整天在家裡閒著也是閒著,況且這段日子她真是被秦嶼深給養懶了,她感受到了墮落。
不行,要奮鬥,絕對不能擺爛。
正好從林家順來的東西還沒處理,擱空間裡她看著嫌棄。
黑市的位置她已經知道,摸了進去,不一會兒就賣光了。
別看都是些二手貨,實際上需要的人還是不少,價格也比新的便宜,多的是人搶。
全部賣完,她手裡又多了兩百多塊錢。
可惜忘了將林晚晚手裡戴著的表給順了。
失策失策。
說起林晚晚,林小小還挺好奇她下鄉到哪兒去了。
這個姐姐,古怪多著呢。
別人為了躲下鄉無所不用其極,她倒好,像是鄉下有什麼寶貝似的,工作不要,人也不嫁,巴巴兒的就去了。
京市沒她熟悉的人,也打聽不到什麼消息。
「算了。」要是她倆孽緣不止,總會再見的。
一邊想著,一邊沒有目的的在市里溜達,走著走著,不知不覺就走到郵局門口。
「誒?」林小小眼睛突然睜大。
她揉了揉眼睛,確定自己沒看錯。
帶著一個年輕小伙子從郵局出來的,不是秦嶼深他媽,她那偏心眼婆婆,何夢嗎?
「錢當著你的面寄過去了,事情那就說定了啊,希望你......」何夢高傲地看著面前的小伙子。
耳邊突然響起一道有些熟悉的聲音。
聽著像她那個討人厭的兒媳婦。
怎麼可能,她搖了搖頭,肯定是自己想多了。
於是,她也沒當回事兒,再三跟小伙子叮囑,「該說的不該說的,你心裡......」
「媽!」林小小大聲喊。
分貝高得讓眾人頓足,何夢心臟猛地一縮,捂著胸口惡狠狠地轉過身,盯著林小小,「你是不是有病。」
都走這麼近了,還使勁兒吼。
她又不是聾子。
林小小嘿嘿笑了兩下,「我這不尋思著媽年紀大了,耳朵聽不清嗎?」
何夢很生氣,但還是先把小伙子打發走,「你先走吧。」
小伙子看了林小小一眼,眼角耷拉著,眼眶還有些微紅,聞言直接轉身離開。
走路的姿勢和步伐,很熟悉。
林小小奇怪地看了何夢一眼,挑眉問,「媽,他是?」
何夢:「關你什麼事兒?」
每次遇到林小小都沒好事兒,她心臟這會兒還在怦怦跳。
也不知道林小小是碰巧遇到她的,還是早就跟著自己了。
要是......
何夢看了林小小一眼,不動聲色地問,「你來郵局幹啥?」
林小小笑著說,「這不是跟著媽來的麼,媽你也走得太快了。」
何夢的心提到了嗓子眼,聲音不自覺放大,「你跟蹤我?」
欣賞著她慌張的神色,林小小眼眸帶笑,許久不說話。
偏偏就是不說話的態度,讓何夢心裡更虛了。
她逐漸確信林小小偷聽到了她說的話,
怎麼辦,怎麼辦。
著急得額頭都開始冒冷汗。
這時,林小小卻突然說,「跟你開玩笑呢,媽你緊張什麼,我經過郵局看到你打個招呼而已。

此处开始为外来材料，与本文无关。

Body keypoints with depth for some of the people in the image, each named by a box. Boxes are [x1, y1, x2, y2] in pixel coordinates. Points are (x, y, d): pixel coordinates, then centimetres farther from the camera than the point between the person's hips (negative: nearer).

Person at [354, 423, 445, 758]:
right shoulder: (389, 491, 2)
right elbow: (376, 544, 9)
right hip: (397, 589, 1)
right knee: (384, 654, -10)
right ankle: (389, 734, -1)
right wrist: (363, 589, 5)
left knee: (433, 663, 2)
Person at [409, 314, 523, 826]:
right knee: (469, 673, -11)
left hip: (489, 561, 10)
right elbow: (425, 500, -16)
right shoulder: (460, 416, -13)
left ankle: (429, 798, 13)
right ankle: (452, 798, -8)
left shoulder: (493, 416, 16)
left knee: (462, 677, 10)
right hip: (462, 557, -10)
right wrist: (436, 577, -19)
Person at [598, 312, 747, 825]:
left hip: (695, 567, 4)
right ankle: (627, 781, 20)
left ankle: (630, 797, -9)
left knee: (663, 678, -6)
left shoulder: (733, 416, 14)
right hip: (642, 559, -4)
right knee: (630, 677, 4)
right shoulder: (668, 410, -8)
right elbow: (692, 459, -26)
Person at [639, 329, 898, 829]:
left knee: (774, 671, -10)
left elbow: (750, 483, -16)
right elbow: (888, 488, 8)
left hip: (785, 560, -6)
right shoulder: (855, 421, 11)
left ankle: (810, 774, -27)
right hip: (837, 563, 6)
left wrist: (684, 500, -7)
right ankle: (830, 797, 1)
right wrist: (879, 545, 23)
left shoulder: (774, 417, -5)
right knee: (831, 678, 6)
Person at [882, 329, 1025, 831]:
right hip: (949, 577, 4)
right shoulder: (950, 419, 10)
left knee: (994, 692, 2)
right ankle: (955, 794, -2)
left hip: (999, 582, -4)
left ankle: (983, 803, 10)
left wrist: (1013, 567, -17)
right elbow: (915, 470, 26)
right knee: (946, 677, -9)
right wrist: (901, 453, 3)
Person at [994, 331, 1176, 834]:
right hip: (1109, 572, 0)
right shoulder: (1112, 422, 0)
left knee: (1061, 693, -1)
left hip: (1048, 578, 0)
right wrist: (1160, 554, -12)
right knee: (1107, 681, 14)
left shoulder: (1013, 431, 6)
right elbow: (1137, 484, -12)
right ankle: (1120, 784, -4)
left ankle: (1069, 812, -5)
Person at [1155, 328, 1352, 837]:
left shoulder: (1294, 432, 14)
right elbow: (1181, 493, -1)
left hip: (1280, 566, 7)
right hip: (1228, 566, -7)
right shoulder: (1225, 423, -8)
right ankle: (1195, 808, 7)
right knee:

」
提到嗓子眼的心驟然落地,何夢艱難地扯出一個笑。
內心恨不得給她一巴掌。
開玩笑?
她知道她一個玩笑,差點嚇死自己嗎。
林小小假裝苦惱地皺了皺眉,小聲說,「媽,你跟一個年輕小伙子單獨出來逛街,趙軍長知道不?」
還用『你這樣不好』的眼神看著她。
真誠發問。
何夢恨不得一口血吐她臉上,想什麼骯髒的東西呢。
「你想多了,我找他是有事。」
林小小甩了她一個『我懂,我都懂』的表情,「放心吧媽,相比於趙軍長,你才是我親婆婆,我肯定向著你。」
「這事兒我替你瞞著,絕對不走漏一點風聲。」
拍著胸膛保證。
何夢有苦說不出,「真沒......」
林小小打斷她,「不用說了媽,我懂,我還有事兒,先走了啊。」
不等何夢反應過來,騎上自行車,嗖的一下就溜了。
留下何夢站在原地,恨恨咬牙。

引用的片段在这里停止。